Mankind's first explorer on the moon's far side soon will land on its destination, according to a schedule published by its developer.
The Chang'e-4 mission, the first artifact to touch down on the moon's far side, was lifted atop a Long March-3B carrier rocket at the Xichang Satellite Launch Center around 2 am on Dec 8, 2018. (Photo: Xinhua)
The Chang'e-4 robotic probe is expected to land on the South Pole–Aitken basin on the silver sphere's far side sometime between Wednesday and Thursday, according to information from China Aerospace Science and Technology Corp, a major contractor of the country's lunar exploration programs.
The State-owned conglomerate previously said that the spacecraft would fly 26 days before landing on the lunar surface.
Chang'e-4 was lifted atop a Long March-3B carrier rocket on Dec 8 at the Xichang Satellite Launch Center in Southwest China's Sichuan province to fulfill the world's first expedition on a lunar region that never faces the Earth.
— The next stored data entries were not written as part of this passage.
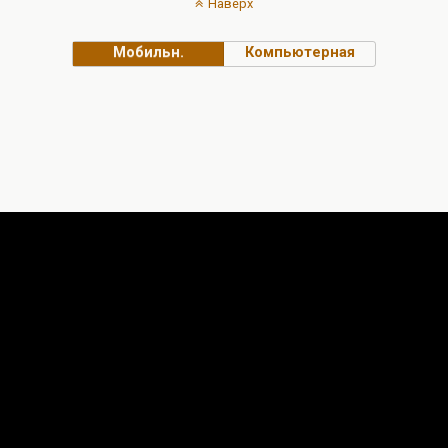
Наверх
Мобильн.
Компьютерная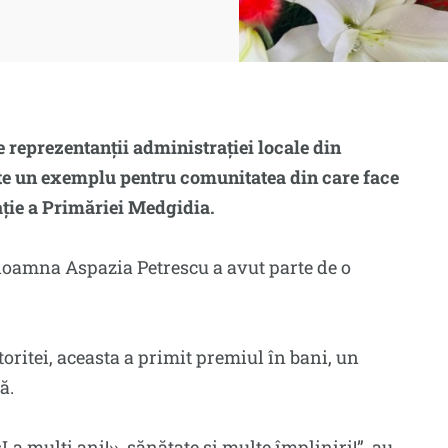
e reprezentanții administrației locale din
ste un exemplu pentru comunitatea din care face
gație a Primăriei Medgidia.
 doamna Aspazia Petrescu a avut parte de o
toritei, aceasta a primit premiul în bani, un
ă.
La mulți ani!››, sănătate și multe împliniri!”, au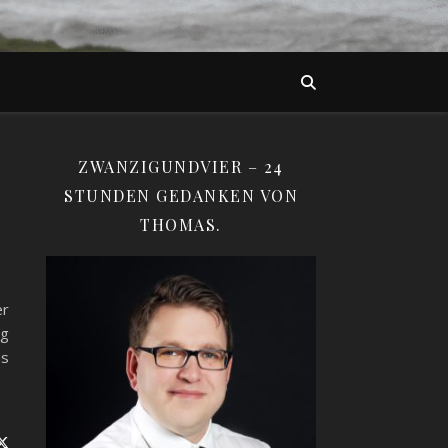
ZWANZIGUNDVIER – 24
STUNDEN GEDANKEN VON
THOMAS.
er
og
as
Tidal forces on Earth slow the moon's rotation to the point where the same side always faces Earth. The other side, most of which is never visible from Earth, is the far side of the moon. Though the far side has been extensively photographed by spacecraft, starting with a Soviet probe in 1959, no probe had ever made a soft-landing onto it, so scientists around the world have yet to be able to conduct close observations and surveys.
The probe entered an elliptical lunar orbit, ranging from 15 kilometers to about 100 kilometers above the moon, on Sunday morning to make the final preparation for landing.
The Chang'e-4 mission will allow scientists to discover what they don't about the moon. They also can take advantage of the far side's shield against Earth's interference to make clearer observations into deep space, scientists involved in the program expect.
Chang'e-4 consists of two parts – a lander and a rover, and the two carry multiple scientific instruments. It was designed based on its predecessor, the Chang'e-3, with some modifications.
In addition to Chinese scientific equipment, the mission also involves scientific apparatus developed by the Netherlands, Sweden, Germany and Saudi Arabia.
In May, China launched a relay satellite tasked with transmitting signals between Chang'e-4 and ground control.